### ACTIONS TO TAKE
1) From the passage on ORNL research, return the part that begins at the words "The 1961 publication" and stops after the words "development on it.", copied with no changes.
2) According to the passage on ORNL research, which two institutions jointly ran the graduate program in biomedical science created at Oak Ridge?
3) Decide whether each statement agrees with the passage on ORNL research. Answer yes or no for each, and quote the words that decide it.
(a) The graduate program in biomedical science at Oak Ridge had been created by 1965.
(b) The high-speed centrifuges used by ORNL biologists were first developed to purify vaccines.
(c) The Lab's biologists used rats to investigate the health effects of chemicals such as pesticides.

### SELECTED TEXT
:::::

The 1961 publication of Rachel Carson's book
Silent Spring signalled the beginnings of a new public awareness
of the environment ... and the impact of human development on it.
Concerns about chemical pollution gradually spawned new biochemical
research, which built on the Lab's earlier studies of radiation
effects.
Researchers focused increasingly on the cell nucleus--specifically, the genetic material that appeared most crucial to life and most vulnerable to damage. Using high-speed centrifuges first developed to enrich uranium for the Manhattan Project, ORNL biologists separated large-scale quantities of messenger RNA, whose protein-building function the Lab had deduced in 1956. The centrifuges were also adapted to separate other materials including blood, urine, and plasma from leukemia victims (leading to the Lab's discovery of virus-like particles within the leukemia plasma), and vaccines, which were purified in commercial versions of the research centrifuges. In an extension of the radiation-effects work begun years earlier, the Lab's biologists experimented with mice to investigate the health effects of chemicals such as pesticides, gasoline fumes, drugs, and tobacco.

By 1965, the growing international reputation of the Biology Division led to the creation of a graduate program in biomedical science at Oak Ridge, a joint venture of ORNL and the nearby University of Tennessee. Over the next three decades, this program would serve as a graduate and postgraduate training ground for hundreds of the nation's most promising biomedical researchers.
One of the most important findings to
emerge from ORNL in the 1960s was almost accidental. To explore the
fundamental physics of radiation damage--a problem dating back to the
Lab's Manhattan Project days--two scientists laboriously programmed an
early IBM computer to simulate the billiard-ball physics of charged
atoms careening into crystalline metals. One day the computer kept
running and wouldn't stop: A particle had entered a crystal and just
kept going. The reason, they deduced, was that the particle had
entered a tunnel, or channel, within the crystal's orderly stack of
atoms. This insight paved the way, eventually, for precisely
controlled implantation of electrically active impurities within
crystals--the basis for the semiconductor chips that created the
eletronics revolution.

:::::

[Stored data]
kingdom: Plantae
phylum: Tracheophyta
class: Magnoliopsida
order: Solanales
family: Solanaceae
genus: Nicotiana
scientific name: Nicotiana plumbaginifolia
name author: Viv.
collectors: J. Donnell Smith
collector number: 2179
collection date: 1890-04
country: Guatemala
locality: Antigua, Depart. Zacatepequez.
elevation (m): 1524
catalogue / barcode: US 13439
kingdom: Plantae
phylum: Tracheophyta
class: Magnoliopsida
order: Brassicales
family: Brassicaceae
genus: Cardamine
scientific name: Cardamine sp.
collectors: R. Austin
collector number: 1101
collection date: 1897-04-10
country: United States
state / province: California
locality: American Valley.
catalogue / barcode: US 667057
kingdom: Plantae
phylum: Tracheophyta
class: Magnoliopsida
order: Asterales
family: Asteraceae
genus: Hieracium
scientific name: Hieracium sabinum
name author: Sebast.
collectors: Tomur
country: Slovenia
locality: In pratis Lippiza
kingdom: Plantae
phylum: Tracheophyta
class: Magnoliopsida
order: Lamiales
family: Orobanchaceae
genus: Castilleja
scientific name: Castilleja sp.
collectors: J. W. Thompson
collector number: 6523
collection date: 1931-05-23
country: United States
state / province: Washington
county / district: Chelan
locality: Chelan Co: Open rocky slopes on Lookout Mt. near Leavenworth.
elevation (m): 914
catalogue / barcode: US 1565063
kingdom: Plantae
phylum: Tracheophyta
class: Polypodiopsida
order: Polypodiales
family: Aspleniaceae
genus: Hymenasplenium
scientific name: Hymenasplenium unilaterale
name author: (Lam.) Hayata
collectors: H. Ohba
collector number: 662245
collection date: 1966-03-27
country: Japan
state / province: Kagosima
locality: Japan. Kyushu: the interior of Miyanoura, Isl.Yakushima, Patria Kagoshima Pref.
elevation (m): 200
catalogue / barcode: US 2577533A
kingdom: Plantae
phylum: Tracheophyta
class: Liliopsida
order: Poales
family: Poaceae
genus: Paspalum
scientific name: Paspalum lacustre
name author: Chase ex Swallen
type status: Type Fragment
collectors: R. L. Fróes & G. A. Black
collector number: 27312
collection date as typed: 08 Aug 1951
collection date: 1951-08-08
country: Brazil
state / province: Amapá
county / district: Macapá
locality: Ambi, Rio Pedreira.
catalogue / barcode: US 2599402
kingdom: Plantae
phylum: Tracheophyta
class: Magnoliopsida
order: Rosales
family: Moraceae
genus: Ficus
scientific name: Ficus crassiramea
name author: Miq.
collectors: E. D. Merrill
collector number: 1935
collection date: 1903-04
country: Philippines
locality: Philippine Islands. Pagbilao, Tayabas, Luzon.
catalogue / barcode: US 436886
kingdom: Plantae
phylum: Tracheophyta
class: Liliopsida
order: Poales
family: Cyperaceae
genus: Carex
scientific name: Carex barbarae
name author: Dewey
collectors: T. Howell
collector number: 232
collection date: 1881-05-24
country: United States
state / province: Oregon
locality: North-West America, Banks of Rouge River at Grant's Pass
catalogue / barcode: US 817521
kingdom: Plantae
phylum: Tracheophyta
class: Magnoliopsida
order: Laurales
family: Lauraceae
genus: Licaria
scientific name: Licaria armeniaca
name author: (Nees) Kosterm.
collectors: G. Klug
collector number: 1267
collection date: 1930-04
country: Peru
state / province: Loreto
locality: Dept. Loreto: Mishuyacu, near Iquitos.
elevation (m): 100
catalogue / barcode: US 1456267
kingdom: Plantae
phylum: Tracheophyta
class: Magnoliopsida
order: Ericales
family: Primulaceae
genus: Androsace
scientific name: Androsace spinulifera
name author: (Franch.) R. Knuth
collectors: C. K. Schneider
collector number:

:::::

### RESPONSES BY TASK
1)
The 1961 publication of Rachel Carson's book
Silent Spring signalled the beginnings of a new public awareness
of the environment ... and the impact of human development on it.

2) ORNL and the nearby University of Tennessee.

3)
(a) Yes: "By 1965, the growing international reputation of the Biology Division led to the creation of a graduate program in biomedical science at Oak Ridge"
(b) No: "high-speed centrifuges first developed to enrich uranium for the Manhattan Project"
(c) No: "the Lab's biologists experimented with mice to investigate the health effects of chemicals such as pesticides"